| TEXT BLOCK |
- - -

A few years after being discovered by Ellen DeGeneres on YouTube, he’s got a No. 1 smash (the Furious 7 ballad “See You Again“), a rising duet (“Marvin Gaye,” with Meghan Trainor), and one trendsetting eyebrow.
EW: What was it like to get a phone call from Ellen?
CHARLIE PUTH: I was a sophomore at Berklee College of Music, and I thought it was a joke. Then they called again and were like, “No, it’s really the Ellen show! We’d love for you to come out and sing [his cover of Adele’s “Someone Like You”].” So I did and was signed to her label. I got to be in front of 15 million people, and it’s ultimately how Atlantic Records found me—because someone just happened to be watching the show that day. It’s pretty cool.
Pretty cool you got to go back just a few years later to perform “See You Again.”
I’ve never been so not-nervous to perform on the show. I went there and it was just like a big happy family. I know all the producers—it was just fantastic.
Speaking of, let’s talk about the Wiz Khalifa collab “See You Again,” which pays tribute to the late Paul Walker.
I produced the song with DJ Frank E, and he’s known for writing huge pop hits. We didn’t know each other, [but] we wrote the hook in, like, 10 minutes. What was interesting was that we were writing the song for Paul, but we didn’t tell each other that we had both lost somebody recently. It was pretty powerful. The moment we finished it, we hugged. We were like, “You’re my bro forever!” … We sent it to Wiz, and he put down his rap on it and made the whole thing shine. He put the little bow on it.
But we just wanted to write a record for Paul [Walker] because the whole world, still, is mourning. And they didn’t have a song up until that point to celebrate his life with and now they do—and we do with our own personal experience.
So you didn’t meet Wiz until after he had already done his verses?

- - -

| SET OF TASKS |
1. Output everything in the Charlie Puth interview from "A few years after" down to "call from Ellen?".
2. Write the next part of the Charlie Puth interview, picking up right after its final line.
The data after this point was taken from a separate source.

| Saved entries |
- - -

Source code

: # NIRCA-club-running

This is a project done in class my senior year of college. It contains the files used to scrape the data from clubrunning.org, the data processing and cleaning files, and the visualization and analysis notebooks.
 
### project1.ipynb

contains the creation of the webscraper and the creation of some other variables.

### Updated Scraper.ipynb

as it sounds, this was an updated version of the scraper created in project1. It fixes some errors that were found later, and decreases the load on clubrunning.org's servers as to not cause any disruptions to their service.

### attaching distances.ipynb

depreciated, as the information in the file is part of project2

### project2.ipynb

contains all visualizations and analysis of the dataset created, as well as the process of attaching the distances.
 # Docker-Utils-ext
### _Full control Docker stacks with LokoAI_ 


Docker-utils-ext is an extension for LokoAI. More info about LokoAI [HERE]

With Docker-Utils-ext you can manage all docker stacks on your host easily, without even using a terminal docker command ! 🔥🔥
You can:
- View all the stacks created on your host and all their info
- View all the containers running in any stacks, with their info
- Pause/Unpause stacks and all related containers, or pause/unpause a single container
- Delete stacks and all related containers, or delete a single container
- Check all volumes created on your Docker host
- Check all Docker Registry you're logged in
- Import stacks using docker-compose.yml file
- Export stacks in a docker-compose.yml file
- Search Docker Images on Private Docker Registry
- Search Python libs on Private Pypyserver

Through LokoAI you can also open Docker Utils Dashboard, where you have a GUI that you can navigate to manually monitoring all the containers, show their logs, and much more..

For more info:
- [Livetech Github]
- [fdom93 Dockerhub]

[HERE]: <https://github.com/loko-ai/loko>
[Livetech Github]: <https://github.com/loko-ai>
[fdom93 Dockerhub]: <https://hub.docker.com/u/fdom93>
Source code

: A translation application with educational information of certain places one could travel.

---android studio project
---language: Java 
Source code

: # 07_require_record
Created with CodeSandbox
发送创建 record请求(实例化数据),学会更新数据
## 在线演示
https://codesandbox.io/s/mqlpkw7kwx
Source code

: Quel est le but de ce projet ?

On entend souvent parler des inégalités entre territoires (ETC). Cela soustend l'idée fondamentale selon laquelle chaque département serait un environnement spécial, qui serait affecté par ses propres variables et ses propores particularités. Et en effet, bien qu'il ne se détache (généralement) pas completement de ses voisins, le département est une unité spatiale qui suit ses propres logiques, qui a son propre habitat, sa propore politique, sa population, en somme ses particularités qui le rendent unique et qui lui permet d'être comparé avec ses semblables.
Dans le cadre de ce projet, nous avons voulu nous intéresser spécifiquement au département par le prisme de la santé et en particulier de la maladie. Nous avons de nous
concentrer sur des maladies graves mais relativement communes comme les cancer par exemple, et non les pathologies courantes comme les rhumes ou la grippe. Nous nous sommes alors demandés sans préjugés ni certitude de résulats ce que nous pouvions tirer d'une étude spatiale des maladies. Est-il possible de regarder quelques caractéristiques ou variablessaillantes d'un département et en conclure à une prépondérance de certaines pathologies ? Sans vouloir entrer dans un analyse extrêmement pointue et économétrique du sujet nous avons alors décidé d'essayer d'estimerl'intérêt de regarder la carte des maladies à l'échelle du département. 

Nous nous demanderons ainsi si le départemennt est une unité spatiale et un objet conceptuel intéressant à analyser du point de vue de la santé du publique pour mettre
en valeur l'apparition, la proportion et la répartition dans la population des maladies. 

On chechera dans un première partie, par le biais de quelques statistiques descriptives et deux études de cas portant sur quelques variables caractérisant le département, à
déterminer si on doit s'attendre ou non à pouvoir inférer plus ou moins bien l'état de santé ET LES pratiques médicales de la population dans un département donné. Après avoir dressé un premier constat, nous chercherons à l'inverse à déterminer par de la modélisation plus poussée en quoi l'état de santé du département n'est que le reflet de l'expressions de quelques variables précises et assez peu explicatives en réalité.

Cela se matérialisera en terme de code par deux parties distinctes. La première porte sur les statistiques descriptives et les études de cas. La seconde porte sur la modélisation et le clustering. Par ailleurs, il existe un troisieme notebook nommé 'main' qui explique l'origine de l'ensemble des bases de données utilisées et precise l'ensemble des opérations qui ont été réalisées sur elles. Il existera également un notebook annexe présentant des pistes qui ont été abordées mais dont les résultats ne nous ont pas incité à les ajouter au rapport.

- - -

| ANSWERS TO THIS EXERCISE |
1.
A few years after being discovered by Ellen DeGeneres on YouTube, he’s got a No. 1 smash (the Furious 7 ballad “See You Again“), a rising duet (“Marvin Gaye,” with Meghan Trainor), and one trendsetting eyebrow.
EW: What was it like to get a phone call from Ellen?

2.
Yeah, can you believe that? We were recording in completely different parts of the world. But I got to meet him when I went to rehearse for Jimmy Fallon—he’s really awesome because he’s such a performer. He’s so chill and I used to be a pretty nervous performer, up until a few months ago. I was like, “Yo, Wiz, I’m worried I’m not going to sound good on Fallon, do you have any words of advice?” And he was like, “Yo, we’re going to do it again and again if you mess up. Don’t worry.”
And what’s crazy is that Wiz texted me yesterday and said that when he was writing his part he related from his personal life to what I had written. He didn’t go into detail but it’s pretty powerful knowing that a guy that I’ve looked up to in the hip-hop community is writing that to me.
You’ve also penned songs for stars like Jason Derulo, Trey Songz, and Pitbull. What was it like when you first started hearing people recording your words?
It was surreal. The first person that I ever heard sing a song I wrote was Jason Derulo. I was in the studio when he was doing it, and I mean, I’ve heard that guy’s voice my whole life. When he was singing words I wrote, I started kind of choking up, but I tried to be all manly and puff my chest up and be all “Yeah, it’s not a big deal.”
The “See You Again” music video has close to 108 million plays on YouTube. Have you started getting recognized yet?
[Laughs] I took an Uber last night and the driver just stared at me, so I was like, “Is there anything wrong?” And he was like, “No, man, you’re a great singer. I really look up to you!” And he didn’t even turn on the meter!
You had a cameo in Meghan Trainor’s “Dear Future Husband” video and she asked to sing on “Marvin Gaye.” Do you think she’s trying to tell you something?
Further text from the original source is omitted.